Adapted from an article by Joseph Cruz in Quarterly Profit magazine, a student-run publication of the DeGroote School of Business.
I was born at McMaster Hospital and grew up in Northumberland County before returning to Hamilton to attend McMaster University. While at McMaster I played football as an offensive lineman. My son was born before my third year began and if you dig through the Silhouette archives you’ll find an article titled Super Dad Balances Books, Sports, and Fatherhood.

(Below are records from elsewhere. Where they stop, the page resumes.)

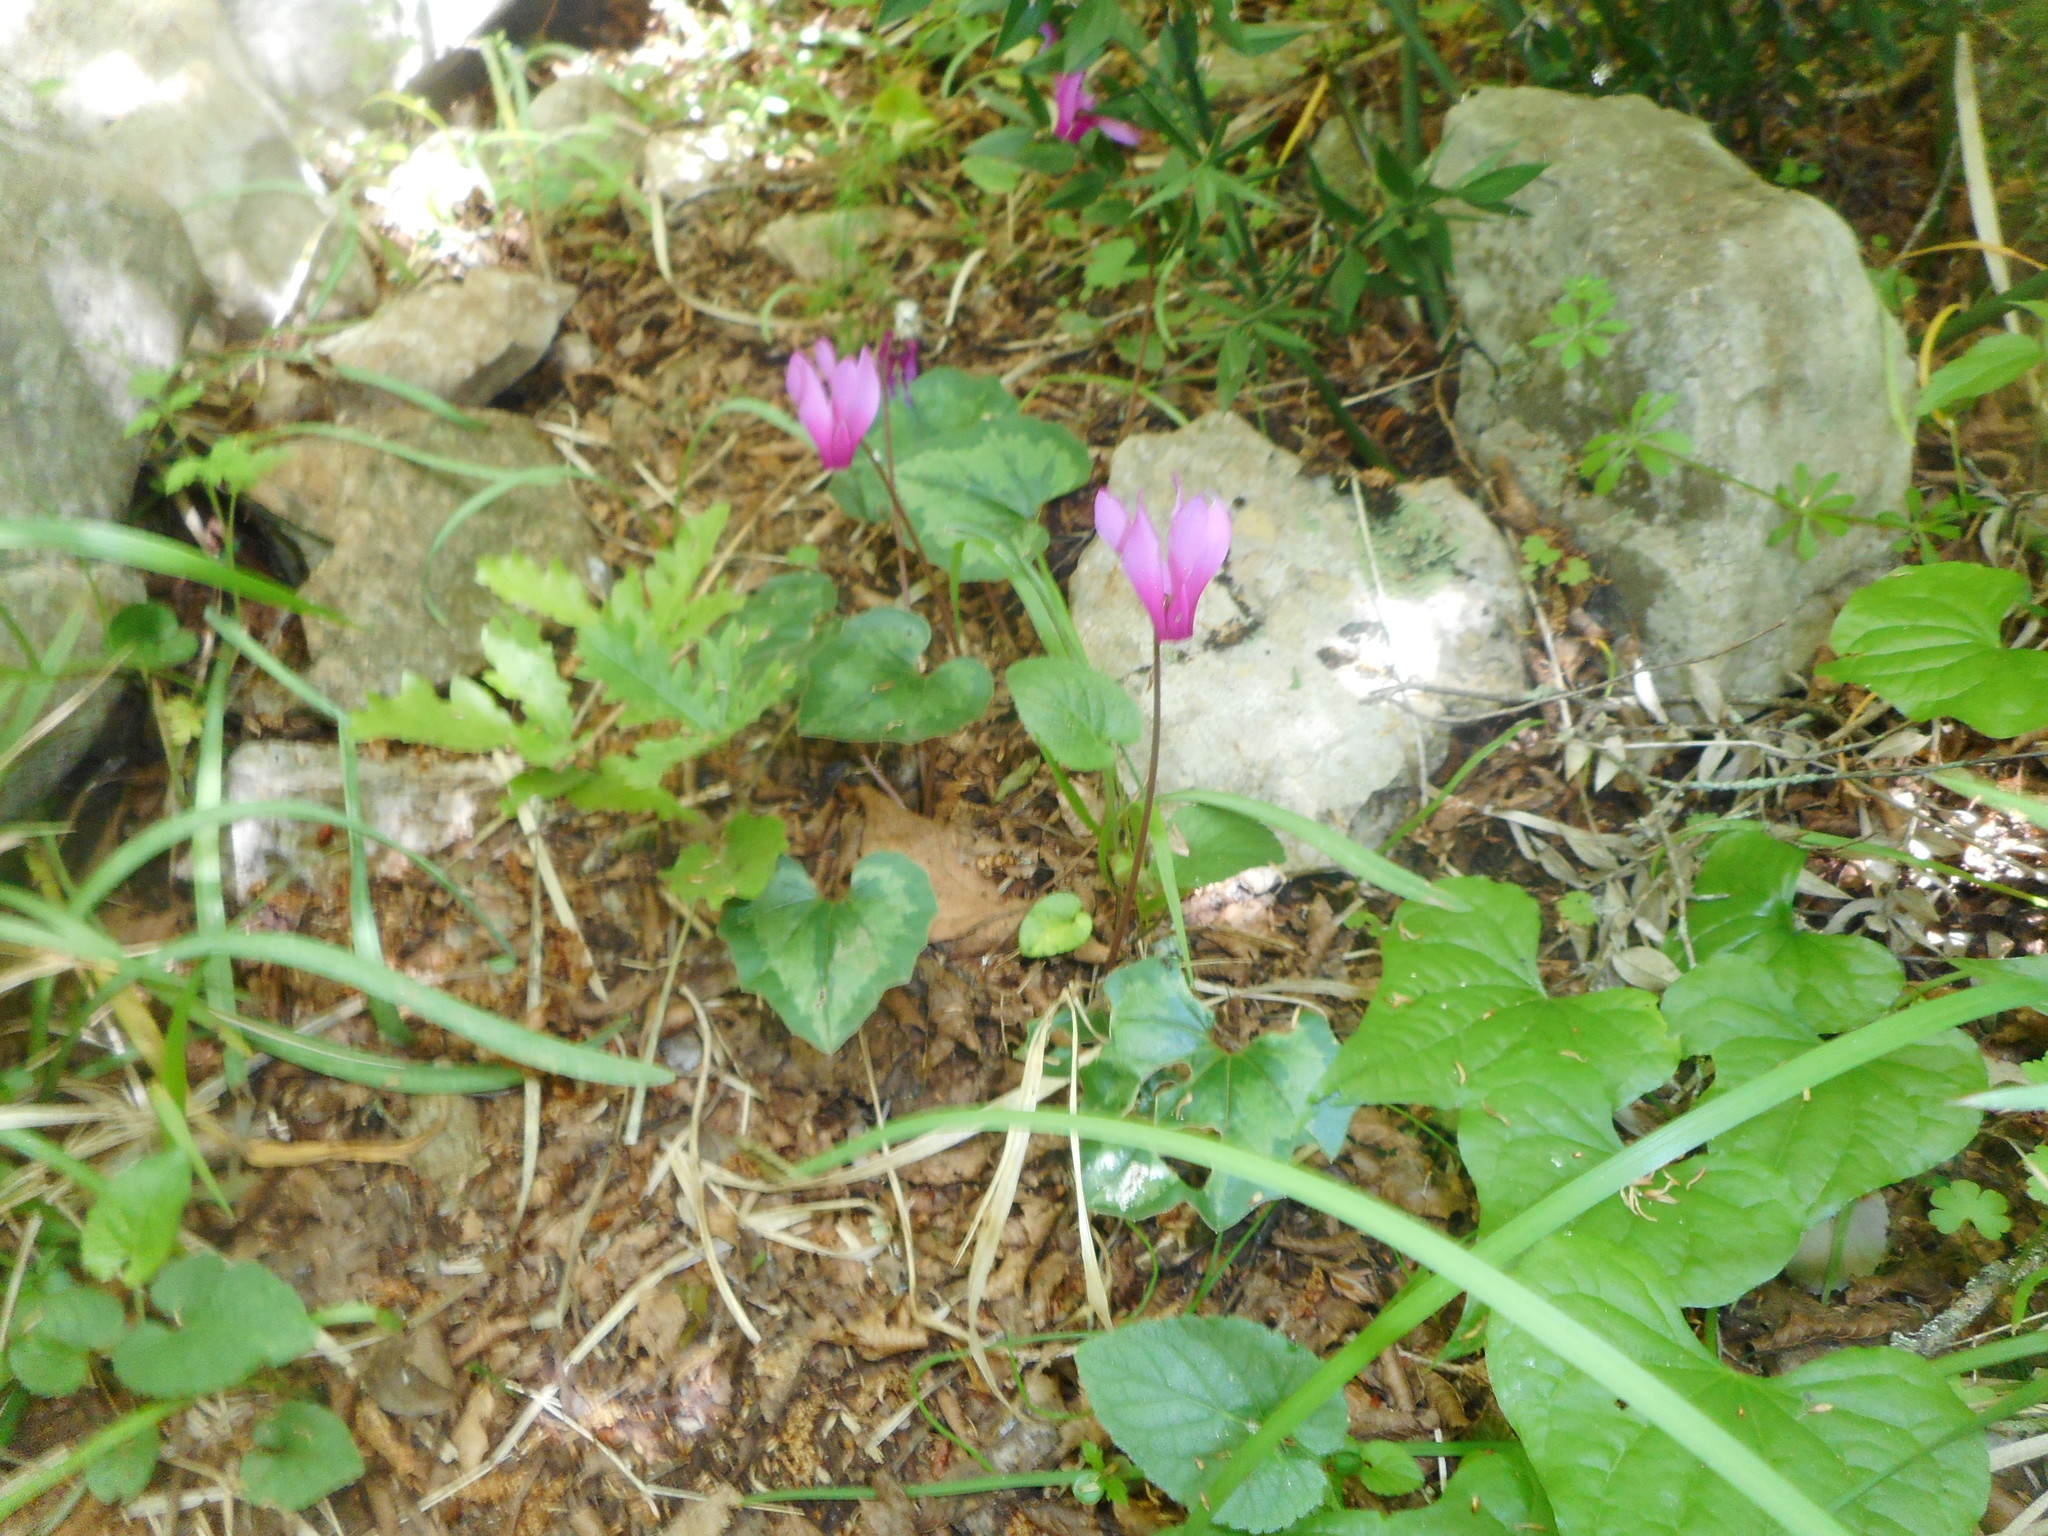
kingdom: Plantae
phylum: Tracheophyta
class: Magnoliopsida
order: Ericales
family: Primulaceae
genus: Cyclamen
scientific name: Cyclamen repandum
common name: Spring sowbread
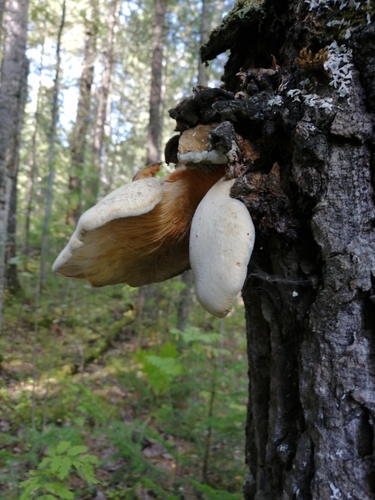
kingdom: Fungi
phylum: Basidiomycota
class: Agaricomycetes
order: Polyporales
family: Polyporaceae
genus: Lentinus
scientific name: Lentinus pilososquamulosus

After graduating with a BCom in 2007, I began a long recruiting process with TD Bank. I landed a job as a commercial banking associate in Victoria. From the associate role, I was promoted to analyst and worked on a portfolio of business banking clients on Vancouver Island. My role was to manage the Bank’s risk while providing creative credit structuring for our clients. I enjoyed my time at TD and stayed in this role until taking a leave to train full time with the rowing team in 2011 and 2012.
I chose to pursue rowing because it matched my strengths as an athlete. First, I knew I had an above average aerobic capacity. Second, I had good technique on Olympic lifts. Perhaps the most important factor, though, was that rowing’s mind-numbing and physically grueling training requires a stubborn persistence that I knew I had.
In 2011, two months into full-time training I was mentally and physically broken and I started wanting to quit every day. I came home from training one day and slumped over my kitchen counter on the verge of tears. I was living in the moment too much. There was no way I could continue until I changed my perspective from self-evaluation every minute of every day, to having the resolve to commit to a timeline no matter what. I said to myself, you’ve got a year and a half until that Olympic final. No matter what—even if you’re dead last three weeks before they pick the team—you will see this through. Failure was an option, but quitting was not. When I shelved the Olympic dream and just focused on every stroke of every workout I started having more progress than I could have foreseen.
The only way to prepare for an Olympic race is to train so hard that when you’re on the start line you know that there was nothing more you could have done. You don’t win an Olympic medal without obsession. In our first race we had a disastrous performance, finishing last by 12 seconds. It was a huge relief when we qualified for the final in our second race, coming second behind the British.
The moments before and during the Olympic final were completely different than how I imagined they would go. I’d always pictured Olympic rowers as machines; physically and mentally prepared and ready to execute like automatons. The truth was that the moments before and during the race was all too human: hope, rage, fear, despair, trust, doubt. It took every ounce of every man in that boat to pull together the performance of our lives, passing the British in the last 10 strokes to win the silver medal.
If you have a dream, big or small, stop talking about it and take action. Show yourself what you’re truly capable of. However, real development happens over years, so plan accordingly. The biggest lesson the Olympics taught me is to commit to a goal over a period of time measured in years—not months, weeks, or days. To link this back to the business world, I found it took two years in my job as an analyst before I was comfortable with any deal that came across my desk. Be brave and stay the course.